As per the email sent out today, we will  be taking cp1 down for approximatley 15 minutes at 9PM, in order to restore full redundancy to the RAID array after the events on Saturday.

Update: This is currently in progress

Update 2: Actual downtime 5 minutes. Machine is up and services are starting

Update 3: The RAID rebuild is now starting. It’s going to be 10-15 minutes before the load stabalizes. There is going to be substancially increased I/O wait unfortunatley until the rebuild completes.

Update 4: Load is now coming down and the rebuild is chugging along nicely. We are marking this resolved and will continue to monitor until full redundancy and performance has been stored to the array.

[Resolved] cp1 down

cp1 has crashed due to what appears to be load issues. We are currently waiting on some remote eyes.

Update: It looks like possible primary hard disk failure. Giving it 5 minutes on the console to see if it boots, if it fails we will need to run a FSCK over the raid array and take it from there.

Update 2: I can confirm that /dev/sda (the primary hard disk) has failed. We are inspecting the data on the second disk. Standby for updates

Update 3: /dev/sdb is ok. We have repaired the filesystem and re-installed Grub. The machine is starting up now. Please note that CP1 is now running with 1 less idsk in the RAID set. Expect increased I/O wait an higher than normal loads. We will be replacing the disk momentarily.

Update 4: Some IP’s failed to come online properly. This has been fixed and everything is looking ok. It’s going to be 10 minutes or so before the machine stabalizes with normal levels of load.

Update 5: We have made a secondary backup of the machine onto our NAS as a precaution.. We will be restoring full redundancy to the RAID array with a new disk in due course.

[Completed] Maintainance Notification 11:00AM GMT Monday 1st March

UPDATE : This maintainence is now underway. All machines have been cleanly powered down. We are currently double checking all systems are powered down and will swap the PDU

UPDATE2: Due to a delay with onsite staff this is taking longer than expected. Appologies for the inconvenience.

UPDATE3: PDU has been replaced and we have connectivity on Edge #1. Servers are now being power cycled.

UPDATE5: All systems are now online and passed sanity checks. IF your VPS is offline please reboot via SolusVM or open a ticket

This is a reminder for the below maintainance which will begin in approx 1hr 45mins

Planned Maintenance Notification for 11:00AM GMT Monday 1st March.

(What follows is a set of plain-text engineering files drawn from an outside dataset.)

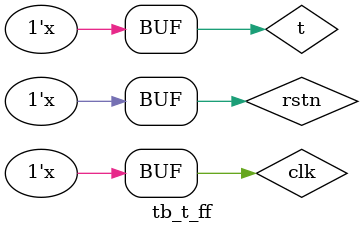
<source format=v>
`timescale 1ns / 1ps


module tb_t_ff;
    reg clk;
    reg t;
    reg rstn;   
    wire q;
    wire q_bar;
    
    t_flip_flop DUT(.clk(clk),
                    .t(t),
                    .rstn(rstn),
                    .Q(q),
                    .Q_bar(q_bar)
                    );
     
     initial begin
        clk = 0;
        rstn = 1;
        t = 0;
     end 
     
     always #2 clk = ~clk;
     always #4 t = ~t;
     always #10 rstn = ~rstn; 
     
endmodule

</source>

This email is to inform you of some planned maintenance which will be service affecting.

Maintenance:

The main power bar in our rack which is supplied by our data centre has failed. The failure does not affect the power going through and ultimately to our servers however what has failed is the LCD Display which shows the current power usage which is very important to ensure that the rack isn’t overloaded.

Planned for:

11:00AM GMT on Monday 1st March 2010

Expected Downtime:

The downtime expected is approx 10 – 15 minutes. We will be powering all machines down cleanly then replacing the PDU and powering each machine back on.

Note: VPS may take longer due to the way that VPS start up.

We apologize for any inconvenience this may cause.